Antoine Oury - 14.02.2018

Edition - International - Gui Minhai éditeur - Gui Minhai Chine prison - Angela Gui


Lauréat du Prix Voltaire, récompense décernée par l'Union internationale des éditeurs, qui salue un engagement pour la liberté d'expression, l'éditeur et libraire suédois Gui Minhai est toujours détenu par les autorités chinoises. C'est sa fille, Angela Gui, qui a reçu la récompense en son nom à New Delhi, le 12 février dernier. Deux prix posthumes ont également été décernés à Liu Xiaobo et Faisal Arefin Dipal.

 
 


Arrêté en octobre 2015 lors d'un voyage en Thaïlande, Gui Minhai a de nouveau été enlevé par les autorités chinoises en janvier dernier, alors qu'il se rendait à Pékin, accompagné d'une escorte diplomatique, pour des examens médicaux.
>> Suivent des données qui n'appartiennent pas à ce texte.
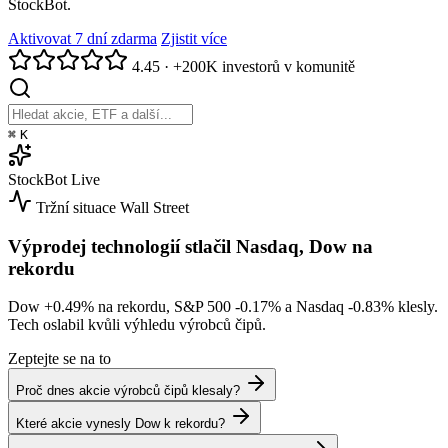
StockBot.
Aktivovat 7 dní zdarma
Zjistit více
4.45
·
+200K investorů v komunitě
⌘
K
StockBot
Live
Tržní situace
Wall Street
Výprodej technologií stlačil Nasdaq, Dow na
rekordu
Dow
+0.49%
na rekordu, S&P 500
-0.17%
a Nasdaq
-0.83%
klesly.
Tech oslabil kvůli výhledu výrobců čipů.
Zeptejte se na to
Proč dnes akcie výrobců čipů klesaly?
Které akcie vynesly Dow k rekordu?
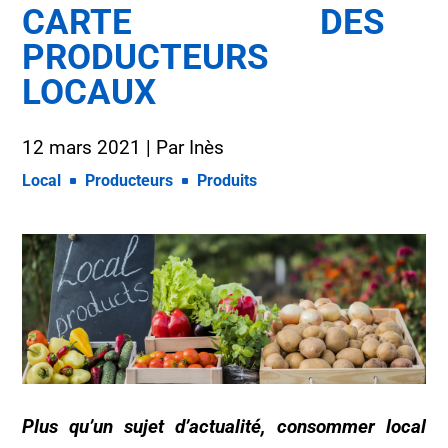
CARTE DES
PRODUCTEURS
LOCAUX
12 mars 2021
| Par
Inès
Local
Producteurs
Produits
Plus qu’un sujet d’actualité, consommer local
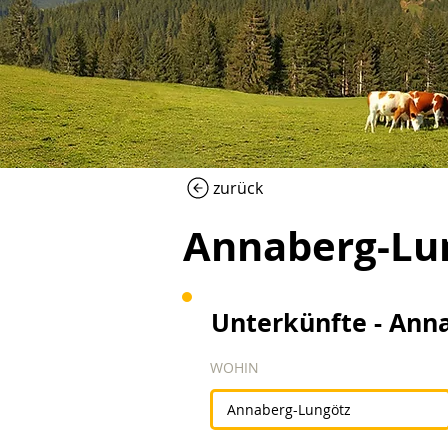
zurück
Annaberg-Lu
Unterkünfte - Ann
WOHIN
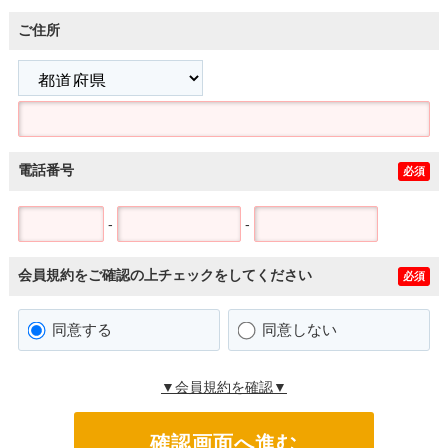
ご住所
電話番号
必須
-
-
会員規約をご確認の上チェックをしてください
必須
同意する
同意しない
▼会員規約を確認▼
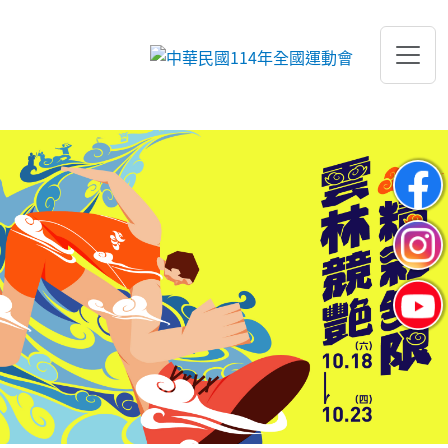
跳到主要內容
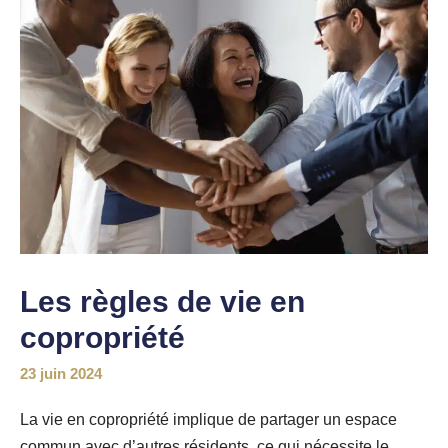
Les règles de vie en
copropriété
23 juin 2024
La vie en copropriété implique de partager un espace
commun avec d’autres résidents, ce qui nécessite le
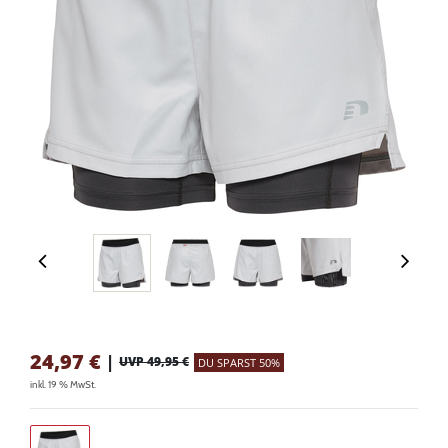
24,97
€
|
UVP 49,95 €
DU SPARST 50%
inkl. 19 % MwSt.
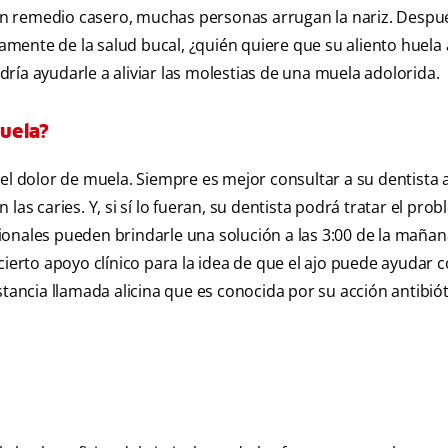
n remedio casero, muchas personas arrugan la nariz. Despu
camente de la salud bucal, ¿quién quiere que su aliento huela 
ría ayudarle a aliviar las molestias de una muela adolorida.
muela?
 el dolor de muela. Siempre es mejor consultar a su dentista 
las caries. Y, si sí lo fueran, su dentista podrá tratar el pro
ionales pueden brindarle una solución a las 3:00 de la maña
cierto apoyo clínico para la idea de que el ajo puede ayudar c
tancia llamada alicina que es conocida por su acción antibióti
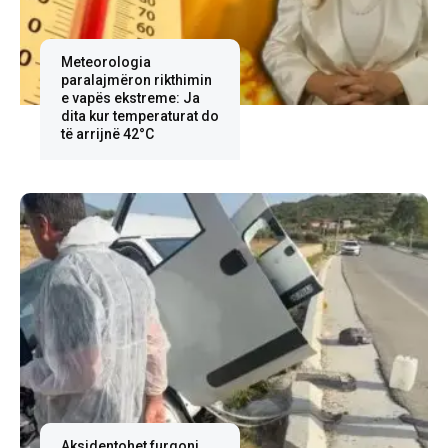
Meteorologia
paralajmëron rikthimin
e vapës ekstreme: Ja
dita kur temperaturat do
të arrijnë 42°C
Aksidentohet furgoni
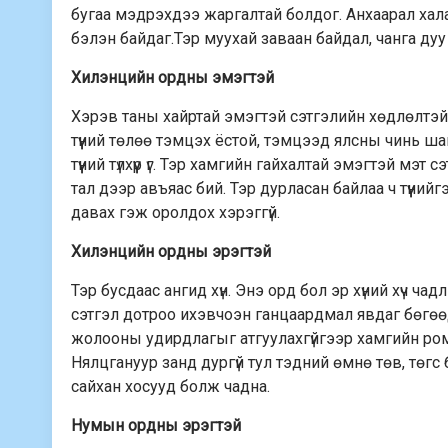
бугаа мэдрэхдээ жаргалтай болдог. Анхаарал халам
бэлэн байдаг.Тэр муухай заваан байдал, чанга дуу 
Хилэнцийн ордны эмэгтэй
Хэрэв таны хайртай эмэгтэй сэтгэлийн хөдлөлтэй,
түүний төлөө тэмцэх ёстой, тэмцээд ялсны чинь ша
түүний түлхүүр үг. Тэр хамгийн гайхалтай эмэгтэй мэт 
тал дээр авъяас бий. Тэр дурласан байлаа ч түүний
давах гэж оролдох хэрэггүй.
Хилэнцийн ордны эрэгтэй
Тэр бусдаас ангид хүн. Энэ орд бол эр хүний хүч ч
сэтгэл дотроо ихэвчоэн ганцаардмал явдаг бөгөөд 
жолооны удирдлагыг атгуулахгүйгээр хамгийн рома
Нялцгануур занд дургүй тул тэдний өмнө төв, төгс
сайхан хосууд болж чадна.
Нумын ордны эрэгтэй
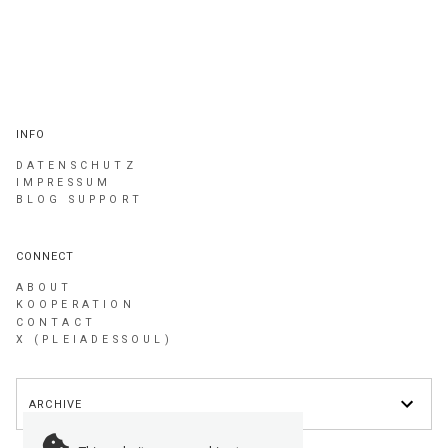
INFO
DATENSCHUTZ
IMPRESSUM
BLOG SUPPORT
CONNECT
ABOUT
KOOPERATION
CONTACT
X (PLEIADESSOUL)
ARCHIVE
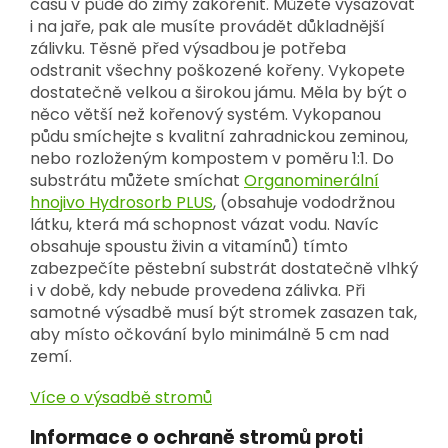
času v půdě do zimy zakořenit. Můžete vysazovat
i na jaře, pak ale musíte provádět důkladnější
zálivku. Těsně před výsadbou je potřeba
odstranit všechny poškozené kořeny. Vykopete
dostatečně velkou a širokou jámu. Měla by být o
něco větší než kořenový systém. Vykopanou
půdu smíchejte s kvalitní zahradnickou zeminou,
nebo rozloženým kompostem v poměru 1:1. Do
substrátu můžete smíchat
Organominerální
hnojivo Hydrosorb PLUS
, (obsahuje vododržnou
látku, která má schopnost vázat vodu. Navíc
obsahuje spoustu živin a vitamínů) tímto
zabezpečíte pěstební substrát dostatečně vlhký
i v době, kdy nebude provedena zálivka. Při
samotné výsadbě musí být stromek zasazen tak,
aby místo očkování bylo minimálně 5 cm nad
zemí.
Více o výsadbě stromů
Informace o ochraně stromů proti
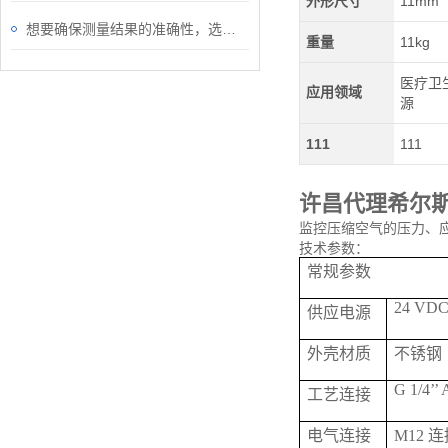
外形尺寸
11mm
想要确保测量结果的准确性，选对S430皮托管流量计很重要！
重量
11kg
医疗卫生
应用领域
源
111
111
许昌代理希尔
监控压缩空气的压力、应
技术参数：
常规参数
24 VDC 
供应电源
外壳材质
不锈钢
G 1/4’’ 
工艺连接
电气连接
M12 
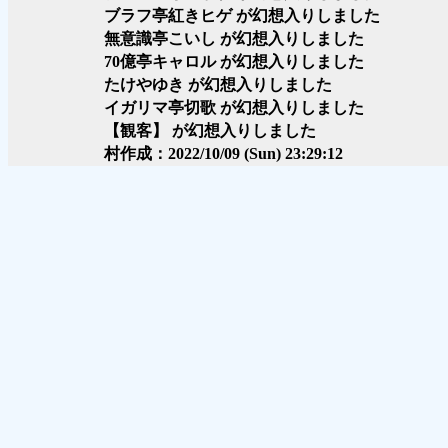
ブラフ亭紅きヒゲ が幻想入りしました
無意識亭こいし が幻想入りしました
70億亭キャロル が幻想入りしました
たけやゆき が幻想入りしました
イガリマ亭切歌 が幻想入りしました
【観客】 が幻想入りしました
村作成：2022/10/09 (Sun) 23:29:12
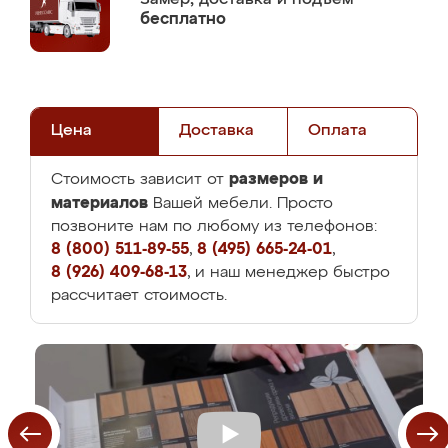
бесплатно
Цена
Доставка
Оплата
размеров и
Стоимость зависит от
материалов
Вашей мебели. Просто
позвоните нам по любому из телефонов:
8 (800) 511-89-55
,
8 (495) 665-24-01
,
8 (926) 409-68-13
, и наш менеджер быстро
рассчитает стоимость.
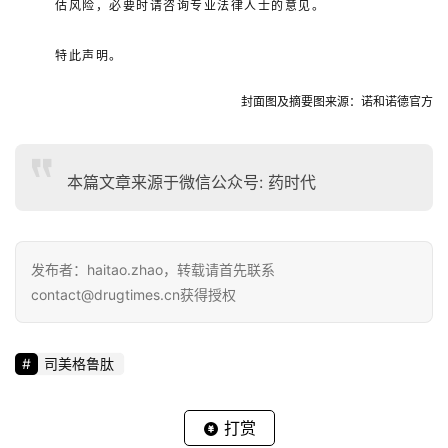
估风险，必要时请咨询专业法律人士的意见。
特此声明。
封面图及摘要图来源：诺和诺德官方
本篇文章来源于微信公众号: 药时代
发布者：haitao.zhao，转载请首先联系
contact@drugtimes.cn获得授权
司美格鲁肽
打赏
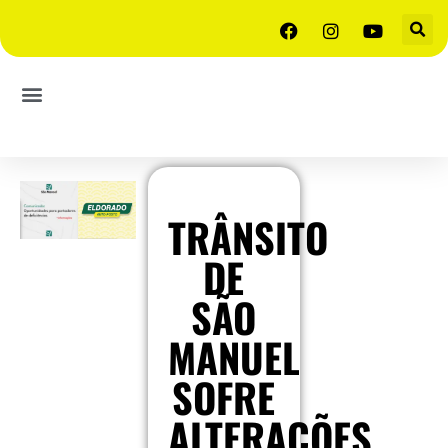
TRÂNSITO
DE
SÃO
MANUEL
SOFRE
ALTERAÇÕES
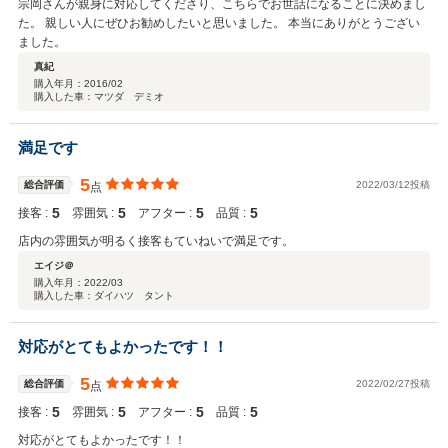
宗岡さんが親身に対応してくださり、こちらでお世話になることに決めまし
た。 親しい人にぜひお勧めしたいと思いました。 本当にありがとうござい
ました。
真紀
購入年月：
2016/02
購入した車：マツダ デミオ
満足です
5
総合評価
2022/03/12投稿
点
5
5
5
5
接客 :
雰囲気 :
アフター :
品質 :
店内の雰囲気が明るく接客もていねいで満足です。
エイジ＠
購入年月：
2022/03
購入した車：ダイハツ タント
対応がとてもよかったです！！
5
総合評価
2022/02/27投稿
点
5
5
5
5
接客 :
雰囲気 :
アフター :
品質 :
対応がとてもよかったです！！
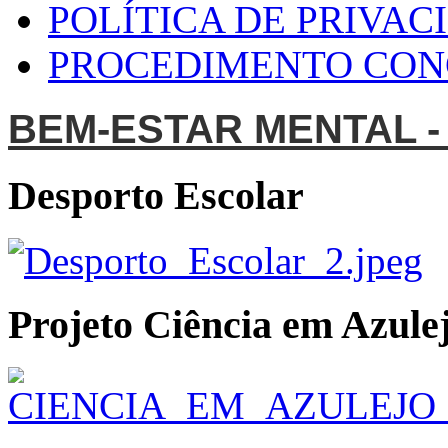
POLÍTICA DE PRIVAC
PROCEDIMENTO CO
BEM-ESTAR MENTAL -
Desporto Escolar
Projeto Ciência em Azulej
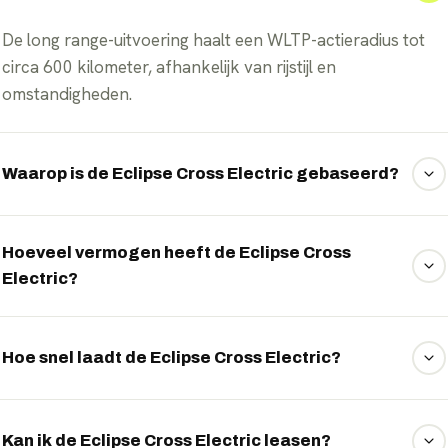
De long range-uitvoering haalt een WLTP-actieradius tot
circa 600 kilometer, afhankelijk van rijstijl en
omstandigheden.
Waarop is de Eclipse Cross Electric gebaseerd?
De Eclipse Cross staat op het CMF-EV-platform van de
Renault-alliantie, hetzelfde als de Renault Scénic E-Tech.
Hoeveel vermogen heeft de Eclipse Cross
Electric?
De elektromotor levert 160 kW, oftewel 218 pk, met
aandrijving op de vooras.
Hoe snel laadt de Eclipse Cross Electric?
Aan een snellader laadt de accu in ongeveer dertig
minuten van 10 naar 80 procent bij een vermogen tot
Kan ik de Eclipse Cross Electric leasen?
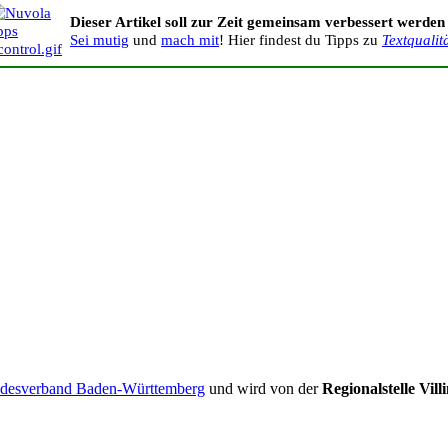
Dieser Artikel soll zur Zeit gemeinsam verbessert werden
Sei mutig
und
mach mit
! Hier findest du Tipps zu
Textqualit
desverband Baden-Württemberg
und wird von der
Regionalstelle Vi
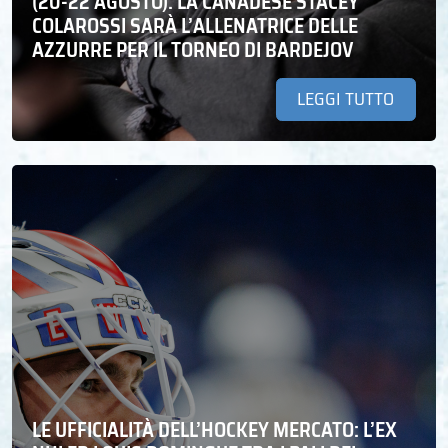
(20-22 AGOSTO). LA CANADESE STACEY
COLAROSSI SARÀ L’ALLENATRICE DELLE
AZZURRE PER IL TORNEO DI BARDEJOV
LEGGI TUTTO
LE UFFICIALITÀ DELL’HOCKEY MERCATO: L’EX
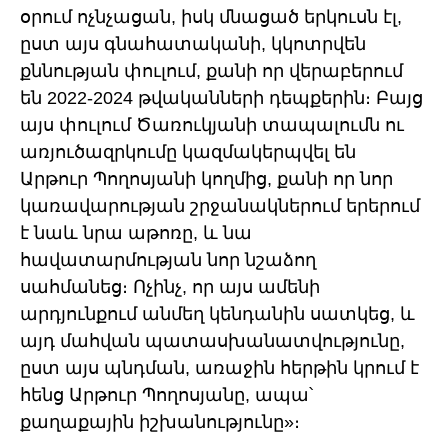
օրում ոչնչացան, իսկ մնացած երկուսն էլ,
ըստ այս գնահատականի, կկոտրվեն
քննության փուլում, քանի որ վերաբերում
են 2022-2024 թվականների դեպքերին։ Բայց
այս փուլում Ծառուկյանի տապալումն ու
առյուծազրկումը կազմակերպվել են
Արթուր Պողոսյանի կողմից, քանի որ նոր
կառավարության շրջանակներում երերում
է նաև նրա աթոռը, և նա
հավատարմության նոր նշաձող
սահմանեց։ Ոչինչ, որ այս ամենի
արդյունքում անմեղ կենդանին սատկեց, և
այդ մահվան պատասխանատվությունը,
ըստ այս պնդման, առաջին հերթին կրում է
հենց Արթուր Պողոսյանը, ապա՝
քաղաքային իշխանությունը»։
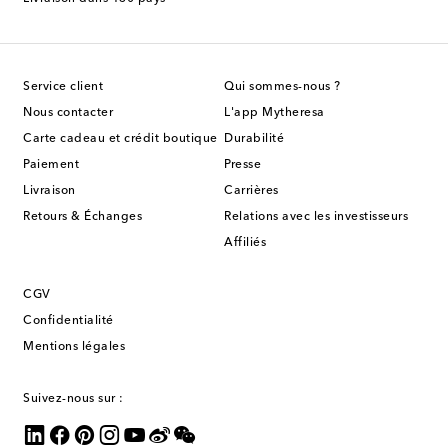
Service client
Qui sommes-nous ?
Nous contacter
L'app Mytheresa
Carte cadeau et crédit boutique
Durabilité
Paiement
Presse
Livraison
Carrières
Retours & Échanges
Relations avec les investisseurs
Affiliés
CGV
Confidentialité
Mentions légales
Suivez-nous sur :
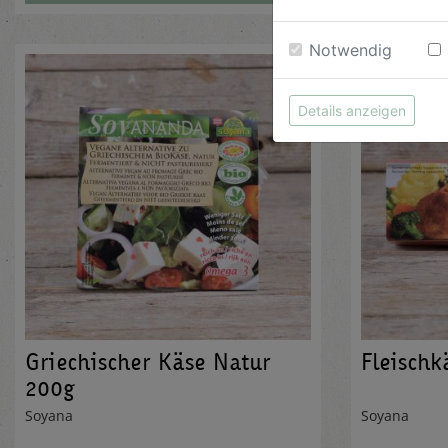
Notwendig
Details anzeigen
Griechischer Käse Natur
Fleischk
200g
Soyana
Soyana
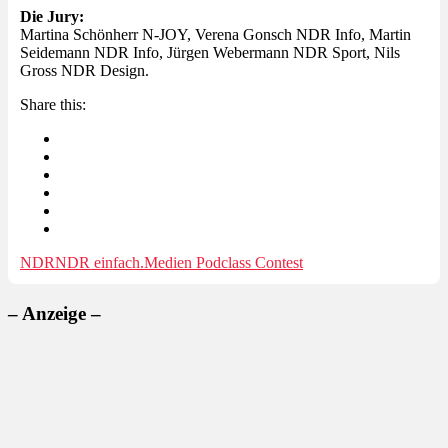
Die Jury:
Martina Schönherr N-JOY, Verena Gonsch NDR Info, Martin
Seidemann NDR Info, Jürgen Webermann NDR Sport, Nils
Gross NDR Design.
Share this:
NDR
NDR einfach.Medien Podclass Contest
– Anzeige –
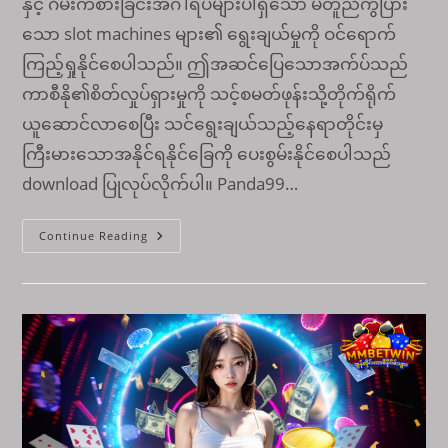
နှင့် ဂိမ်းကစားခြင်းအင်္ဂါရပ်များပါရှိသော မတူညီကွဲပြား
သော slot machines များ၏ ရွေးချယ်မှုကို ဝင်ရောက်
ကြည့်ရှုနိုင်စေပါသည်။ ဤအဆင်ပြေသောအက်ပ်သည်
ကာစီနို၏စိတ်လှုပ်ရှားမှုကို သင့်စမတ်ဖုန်းသို့တိုက်ရိုက်
ယူဆောင်လာစေပြီး သင်ရွေးချယ်သည့်နေရာတိုင်းမှ
ကြီးမားသောအနိုင်ရနိုင်ခြေကို ပေးစွမ်းနိုင်စေပါသည်
download ပြုလုပ်လိုက်ပါ။ Panda99…
Panda99
Continue Reading
Apk
ကို
ဒေါင်း
လု
ဒ်
ဆွဲ
ပြီး
Slot
ဂိ
မ်း
များ
ကို
ကစား
ပါ။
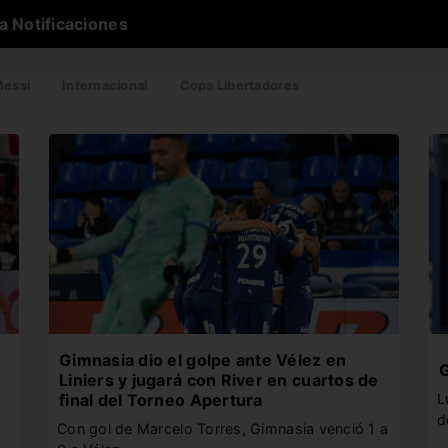
a Notificaciones
essi
Internacional
Copa Libertadores
Gimnasia dio el golpe ante Vélez en
G
Liniers y jugará con River en cuartos de
final del Torneo Apertura
L
d
Con gol de Marcelo Torres, Gimnasia venció 1 a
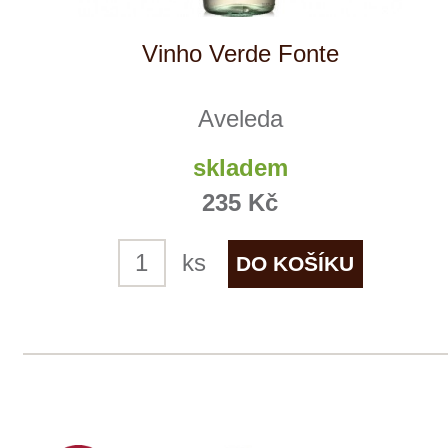
Cantina Colli Euganei
skladem
285 Kč
ks
NÁŠ
TIP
Depuis, un entretien filmé du libraire et éditeur a été diffusé par des médias chinois. Minhai y dénonce le comportement de la Suède : « Avec du recul, il me semble que je suis devenu le pion de la Suède dans un jeu d'échec », déclare-t-il notamment au cours de ce qui ressemble fort à une manipulation.

 

L'Union internationale des éditeurs avait choisi de décerner le Prix Voltaire 2018 à Minhai, pour son engagement en faveur de la liberté d'expression. Citoyen suédois, le libraire et éditeur publie depuis plusieurs années des ouvrages mettant en cause les mœurs légères des dirigeants chinois, au sein de sa maison Mighty Current Publishing.

 

 

 

Lors de la remise du prix, la fille de Gui Minhai, Angela Gui, qui réside au Royaume-Uni, s'est exprimée en duplex : « Je pense que l'optimisme de mon père est peut-être précisément celui que décrit Voltaire. C'est un optimisme qui, face à une cruauté inimaginable, croit toujours au changement. Et c'est un optimisme qui n'est pas écrasé par le mensonge, la force et l'humiliation », a-t-elle déclaré devant les éditeurs réunis pour le congrès annuel de l'UIE.

 

 

 

 

Deux prix spéciaux ont également été remis au cours de la soirée : le premier, en écho à celui décerné à Minhai, est allé à l'écrivain et dissident Liu Xiaobo, décédé en juillet 2017 alors qu'il était détenu par la police chinoise. Le second prix a été remis à l'éditeur bangladais Faisal Arefin Dipal, assassiné en 2015 au Bangladesh. Razia Rahman Jolly, veuve de l'éditeur, a depuis repris sa maison d'édition pour continuer son travail. « On nous a pris notre soleil, nous sommes dans l'obscurité », a-t-elle déploré, certifiant toutefois son engagement pour la maison d'édition de son mari décédé.